PROVIDED PASSAGE:
‘The Four Seasons’ series review: Food, friends and Vivaldi
The Hindu
‘The Four Seasons’ series review: Tina Fey’s celebration of friendship over four seasons is warm, witty and wise
After watching Matthias Schweighöfer’s Army of Thieves and obsessively listening to Wagner’s Ring cycle operas (Colin Dexter’s Inspector Morse also contributed to a fascination with the German composer), The Four Seasonshas prompted a passion for Vivaldi’s violin concerti celebrating spring, summer, autumn and winter.
Based on the eponymous 1981 movie, The Four Seasons, which Tina Fey adapted with Lang Fisher and Tracey Wigfield, while not laugh-out-loud funny all the time, has enough going for it to elicit warm smiles as we recognise ourselves or friends in the couples on screen.
Three couples — Kate (Fey) and Jack (Will Forte), Claude (Marco Calvani) and Danny (Colman Domingo), and Anne (Kerri Kenney-Silver) and Nick (Steve Carell) — go on vacation four times a year. In spring, they go to Nick and Anne’s lakeside cottage to celebrate the couple’s 25th wedding anniversary, only to learn to their horror that while Anne has planned a surprise party to renew their vows, Nick wants to end the marriage as he is not happy with Anne anymore.“We are like co-workers in a nuclear facility,” Nick explains to Danny.
Once Nick and Anne have separated, Nick brings his much younger girlfriend, Ginny (Erika Henningsen), to the vacations, upsetting the group dynamic. The others are not willing to give Ginny a chance, out of a sense of loyalty to Anne. Ginny also does not do herself many favours, choosing a decidedly uncomfortable “eco-friendly” resort for the group’s summer vacation.

(Data items)

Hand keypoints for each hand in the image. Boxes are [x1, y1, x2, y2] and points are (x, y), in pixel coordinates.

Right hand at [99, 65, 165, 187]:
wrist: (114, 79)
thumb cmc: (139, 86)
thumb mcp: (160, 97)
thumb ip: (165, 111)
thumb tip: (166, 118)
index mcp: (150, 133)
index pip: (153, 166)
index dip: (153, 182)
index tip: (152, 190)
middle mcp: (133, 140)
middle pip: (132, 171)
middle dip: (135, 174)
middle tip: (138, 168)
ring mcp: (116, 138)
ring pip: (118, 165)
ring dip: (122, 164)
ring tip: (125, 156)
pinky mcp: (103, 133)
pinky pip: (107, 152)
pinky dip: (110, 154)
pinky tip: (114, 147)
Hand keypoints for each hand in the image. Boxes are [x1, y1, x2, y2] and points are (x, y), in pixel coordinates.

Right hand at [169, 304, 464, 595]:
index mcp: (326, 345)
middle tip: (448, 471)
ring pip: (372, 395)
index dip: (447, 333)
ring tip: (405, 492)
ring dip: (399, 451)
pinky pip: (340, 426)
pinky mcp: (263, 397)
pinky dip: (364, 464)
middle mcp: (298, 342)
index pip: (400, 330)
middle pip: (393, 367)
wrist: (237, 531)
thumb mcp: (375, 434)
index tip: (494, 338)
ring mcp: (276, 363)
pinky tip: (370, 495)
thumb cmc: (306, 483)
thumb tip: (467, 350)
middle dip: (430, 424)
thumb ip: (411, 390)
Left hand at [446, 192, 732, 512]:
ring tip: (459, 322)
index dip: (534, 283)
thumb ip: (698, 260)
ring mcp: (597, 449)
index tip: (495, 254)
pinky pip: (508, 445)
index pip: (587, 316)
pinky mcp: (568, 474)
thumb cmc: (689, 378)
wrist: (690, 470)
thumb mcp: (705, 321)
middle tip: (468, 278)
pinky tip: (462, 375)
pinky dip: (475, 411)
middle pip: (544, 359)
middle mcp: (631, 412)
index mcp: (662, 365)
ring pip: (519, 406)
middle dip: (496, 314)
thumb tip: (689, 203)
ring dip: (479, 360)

ASSIGNMENT 1: In the series review, what anniversary are Nick and Anne celebrating at the lakeside cottage in spring?
ASSIGNMENT 2: Please duplicate the part of the series review that opens with the words containing "Based on the" and closes with "couples on screen.".
ASSIGNMENT 3: Pick up the series review after its last sentence and keep writing it.
The data comes from a different source.

EXERCISE OUTPUT 1: Their 25th wedding anniversary.

EXERCISE OUTPUT 2:
Based on the eponymous 1981 movie, The Four Seasons, which Tina Fey adapted with Lang Fisher and Tracey Wigfield, while not laugh-out-loud funny all the time, has enough going for it to elicit warm smiles as we recognise ourselves or friends in the couples on screen.

EXERCISE OUTPUT 3:
Ginny acts much younger than her 32 years, more like she and her friends are 20-something flower children, but never mind. Awkwardness abounds during autumn break when both Anne and Ginny land up for a family weekend at Anne and Nick’s daughter Lila’s (Julia Lester) school. Kate and Jack’s daughter, Beth (Ashlyn Maddox), also goes there. Things take a turn for the worse during Lila’s play which reveals exactly what she thinks of Ginny and her father.
Winter sees Nick celebrating New Year’s Eve with Ginny’s friends, who are mostly sober and vegan, while Anne joins the group with Terry (Toby Huss), whom she is dating.
Through the seasonal vacations, the friends and couples get into fights, apologise and are there for each other. Even the fact that the jokes do not come thick and fast is reassuring, as not everyone can be “on” all the time and makes Danny telling Kate “why is your face so loud” that much more funny.